Material supplied START

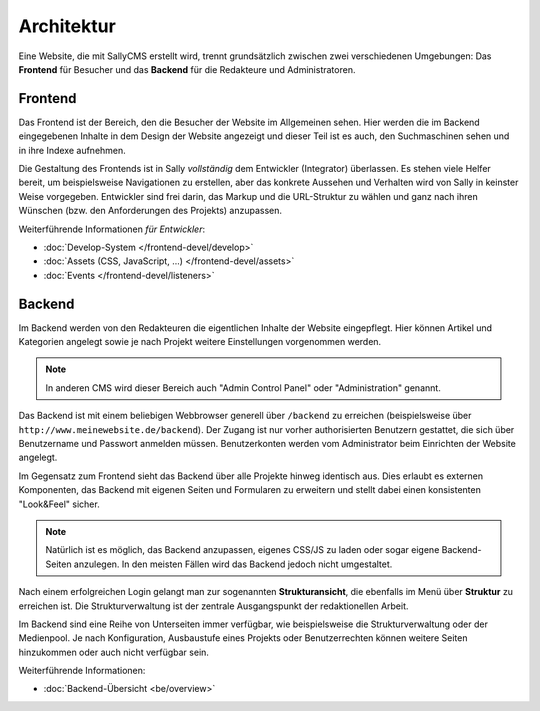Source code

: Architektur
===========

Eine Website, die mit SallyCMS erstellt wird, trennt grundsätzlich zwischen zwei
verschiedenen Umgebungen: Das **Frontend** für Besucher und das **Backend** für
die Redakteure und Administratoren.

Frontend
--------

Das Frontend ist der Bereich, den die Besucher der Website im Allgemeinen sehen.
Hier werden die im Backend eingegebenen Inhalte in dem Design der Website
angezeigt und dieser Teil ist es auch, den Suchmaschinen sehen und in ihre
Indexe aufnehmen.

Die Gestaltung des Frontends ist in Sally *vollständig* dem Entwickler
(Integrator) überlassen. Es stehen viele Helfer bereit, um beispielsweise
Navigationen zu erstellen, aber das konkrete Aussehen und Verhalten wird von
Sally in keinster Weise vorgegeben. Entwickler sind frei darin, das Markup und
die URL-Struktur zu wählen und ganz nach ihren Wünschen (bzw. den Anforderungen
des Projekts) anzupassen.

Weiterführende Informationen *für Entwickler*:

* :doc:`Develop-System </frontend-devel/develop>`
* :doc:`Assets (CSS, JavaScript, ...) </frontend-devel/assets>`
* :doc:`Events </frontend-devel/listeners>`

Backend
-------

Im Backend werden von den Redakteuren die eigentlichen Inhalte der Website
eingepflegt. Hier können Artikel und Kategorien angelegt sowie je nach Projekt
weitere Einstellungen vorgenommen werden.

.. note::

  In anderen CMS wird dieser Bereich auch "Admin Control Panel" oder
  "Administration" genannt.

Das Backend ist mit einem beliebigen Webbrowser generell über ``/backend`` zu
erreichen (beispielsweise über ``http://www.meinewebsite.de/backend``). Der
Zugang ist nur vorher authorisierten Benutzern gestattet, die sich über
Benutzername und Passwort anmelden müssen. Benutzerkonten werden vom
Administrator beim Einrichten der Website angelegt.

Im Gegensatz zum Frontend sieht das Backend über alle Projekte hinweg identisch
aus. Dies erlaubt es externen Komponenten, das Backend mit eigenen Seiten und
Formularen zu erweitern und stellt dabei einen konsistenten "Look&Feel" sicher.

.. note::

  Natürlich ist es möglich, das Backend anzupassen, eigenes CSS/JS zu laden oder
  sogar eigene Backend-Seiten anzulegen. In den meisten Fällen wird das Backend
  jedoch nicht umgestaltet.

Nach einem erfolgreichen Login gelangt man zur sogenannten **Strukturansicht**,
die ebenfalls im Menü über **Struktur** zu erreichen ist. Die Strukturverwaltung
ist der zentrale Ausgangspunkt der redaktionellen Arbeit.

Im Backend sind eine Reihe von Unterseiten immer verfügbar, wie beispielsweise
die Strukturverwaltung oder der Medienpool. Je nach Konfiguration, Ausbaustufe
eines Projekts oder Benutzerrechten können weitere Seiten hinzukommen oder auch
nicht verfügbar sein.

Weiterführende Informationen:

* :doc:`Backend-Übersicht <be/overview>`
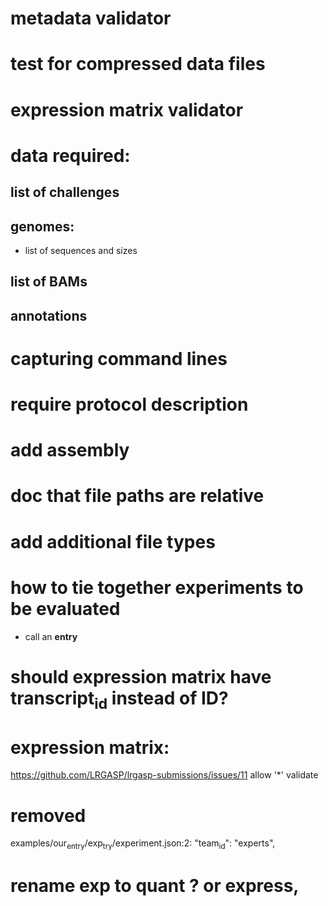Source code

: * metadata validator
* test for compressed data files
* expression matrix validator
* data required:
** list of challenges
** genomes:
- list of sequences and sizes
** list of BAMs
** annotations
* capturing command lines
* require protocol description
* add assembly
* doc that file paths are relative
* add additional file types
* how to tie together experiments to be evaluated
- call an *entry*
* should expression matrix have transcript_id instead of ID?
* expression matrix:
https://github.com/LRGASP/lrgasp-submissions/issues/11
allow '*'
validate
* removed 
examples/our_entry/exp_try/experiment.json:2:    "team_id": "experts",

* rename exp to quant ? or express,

Material supplied END
Material supplied START

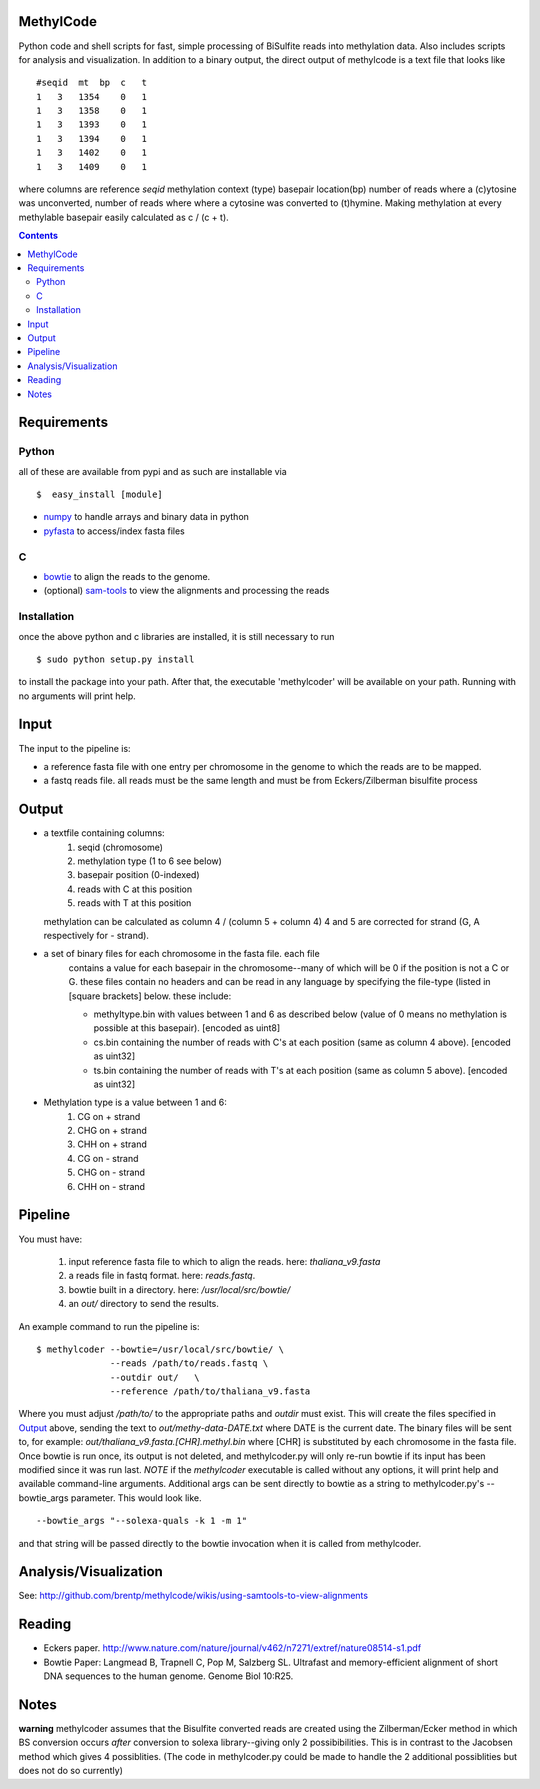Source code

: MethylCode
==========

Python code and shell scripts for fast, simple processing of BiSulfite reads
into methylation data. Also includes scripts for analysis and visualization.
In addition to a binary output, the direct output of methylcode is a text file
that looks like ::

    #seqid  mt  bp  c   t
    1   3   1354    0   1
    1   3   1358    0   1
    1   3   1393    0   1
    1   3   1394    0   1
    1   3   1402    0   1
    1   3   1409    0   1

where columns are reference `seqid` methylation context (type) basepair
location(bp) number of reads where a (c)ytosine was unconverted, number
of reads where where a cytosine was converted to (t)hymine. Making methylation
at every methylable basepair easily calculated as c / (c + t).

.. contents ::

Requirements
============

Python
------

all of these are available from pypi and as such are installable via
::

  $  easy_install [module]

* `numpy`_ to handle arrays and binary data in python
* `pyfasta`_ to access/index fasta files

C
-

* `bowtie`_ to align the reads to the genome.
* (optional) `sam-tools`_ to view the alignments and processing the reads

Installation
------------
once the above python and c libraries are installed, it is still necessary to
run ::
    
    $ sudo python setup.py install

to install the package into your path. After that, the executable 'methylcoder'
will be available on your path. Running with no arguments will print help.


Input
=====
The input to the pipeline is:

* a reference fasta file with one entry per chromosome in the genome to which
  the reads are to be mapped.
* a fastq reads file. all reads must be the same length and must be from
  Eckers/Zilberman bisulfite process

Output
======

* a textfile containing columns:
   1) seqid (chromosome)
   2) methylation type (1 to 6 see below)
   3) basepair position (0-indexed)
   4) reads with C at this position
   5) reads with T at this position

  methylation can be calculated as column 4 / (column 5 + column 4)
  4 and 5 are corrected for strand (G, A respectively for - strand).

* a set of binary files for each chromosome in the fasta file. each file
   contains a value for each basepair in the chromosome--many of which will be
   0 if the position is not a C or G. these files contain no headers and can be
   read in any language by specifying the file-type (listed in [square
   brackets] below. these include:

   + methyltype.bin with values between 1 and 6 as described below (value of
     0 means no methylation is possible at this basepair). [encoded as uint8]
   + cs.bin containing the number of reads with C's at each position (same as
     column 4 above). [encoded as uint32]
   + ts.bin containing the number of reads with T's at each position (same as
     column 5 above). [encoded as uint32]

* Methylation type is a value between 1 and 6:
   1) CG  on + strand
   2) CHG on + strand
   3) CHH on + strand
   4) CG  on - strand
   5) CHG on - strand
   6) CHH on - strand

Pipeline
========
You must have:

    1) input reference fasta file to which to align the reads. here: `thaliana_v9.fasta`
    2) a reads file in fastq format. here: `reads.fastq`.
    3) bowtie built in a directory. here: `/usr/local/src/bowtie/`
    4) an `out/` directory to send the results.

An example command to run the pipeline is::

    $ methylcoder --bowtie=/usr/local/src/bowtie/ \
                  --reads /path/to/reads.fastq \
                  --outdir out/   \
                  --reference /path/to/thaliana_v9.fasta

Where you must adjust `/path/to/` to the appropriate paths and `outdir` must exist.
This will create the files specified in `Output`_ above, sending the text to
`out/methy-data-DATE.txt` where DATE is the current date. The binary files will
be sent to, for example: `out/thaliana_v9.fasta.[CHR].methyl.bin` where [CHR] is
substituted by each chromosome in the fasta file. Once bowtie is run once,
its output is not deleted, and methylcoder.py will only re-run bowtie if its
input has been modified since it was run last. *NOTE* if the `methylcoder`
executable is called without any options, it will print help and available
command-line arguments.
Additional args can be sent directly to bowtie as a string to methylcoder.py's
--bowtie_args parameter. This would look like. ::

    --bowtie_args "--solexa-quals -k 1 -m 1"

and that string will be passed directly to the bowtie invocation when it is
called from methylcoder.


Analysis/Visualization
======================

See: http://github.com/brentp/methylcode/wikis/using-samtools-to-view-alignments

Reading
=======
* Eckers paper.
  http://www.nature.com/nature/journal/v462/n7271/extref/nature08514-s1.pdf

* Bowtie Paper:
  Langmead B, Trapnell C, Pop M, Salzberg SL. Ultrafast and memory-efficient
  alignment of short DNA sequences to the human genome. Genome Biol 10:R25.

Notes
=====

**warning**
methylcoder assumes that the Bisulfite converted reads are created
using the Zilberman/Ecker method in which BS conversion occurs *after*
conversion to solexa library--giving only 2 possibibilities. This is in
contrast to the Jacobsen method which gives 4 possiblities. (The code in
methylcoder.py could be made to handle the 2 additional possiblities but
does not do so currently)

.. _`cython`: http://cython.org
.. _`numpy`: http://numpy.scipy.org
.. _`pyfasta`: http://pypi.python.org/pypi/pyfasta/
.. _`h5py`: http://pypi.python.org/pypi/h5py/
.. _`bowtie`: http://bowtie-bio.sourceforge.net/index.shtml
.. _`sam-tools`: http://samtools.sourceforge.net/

Material supplied END

• Problem:
Please transcribe exactly the lines above from the line that has "(CSS, JavaScript, ...)" up to and including the line that has "jedoch nicht umgestaltet."; no other line belongs in the answer.

• Task result:
* :doc:`Assets (CSS, JavaScript, ...) </frontend-devel/assets>`
* :doc:`Events </frontend-devel/listeners>`

Backend
-------

Im Backend werden von den Redakteuren die eigentlichen Inhalte der Website
eingepflegt. Hier können Artikel und Kategorien angelegt sowie je nach Projekt
weitere Einstellungen vorgenommen werden.

.. note::

  In anderen CMS wird dieser Bereich auch "Admin Control Panel" oder
  "Administration" genannt.

Das Backend ist mit einem beliebigen Webbrowser generell über ``/backend`` zu
erreichen (beispielsweise über ``http://www.meinewebsite.de/backend``). Der
Zugang ist nur vorher authorisierten Benutzern gestattet, die sich über
Benutzername und Passwort anmelden müssen. Benutzerkonten werden vom
Administrator beim Einrichten der Website angelegt.

Im Gegensatz zum Frontend sieht das Backend über alle Projekte hinweg identisch
aus. Dies erlaubt es externen Komponenten, das Backend mit eigenen Seiten und
Formularen zu erweitern und stellt dabei einen konsistenten "Look&Feel" sicher.

.. note::

  Natürlich ist es möglich, das Backend anzupassen, eigenes CSS/JS zu laden oder
  sogar eigene Backend-Seiten anzulegen. In den meisten Fällen wird das Backend
  jedoch nicht umgestaltet.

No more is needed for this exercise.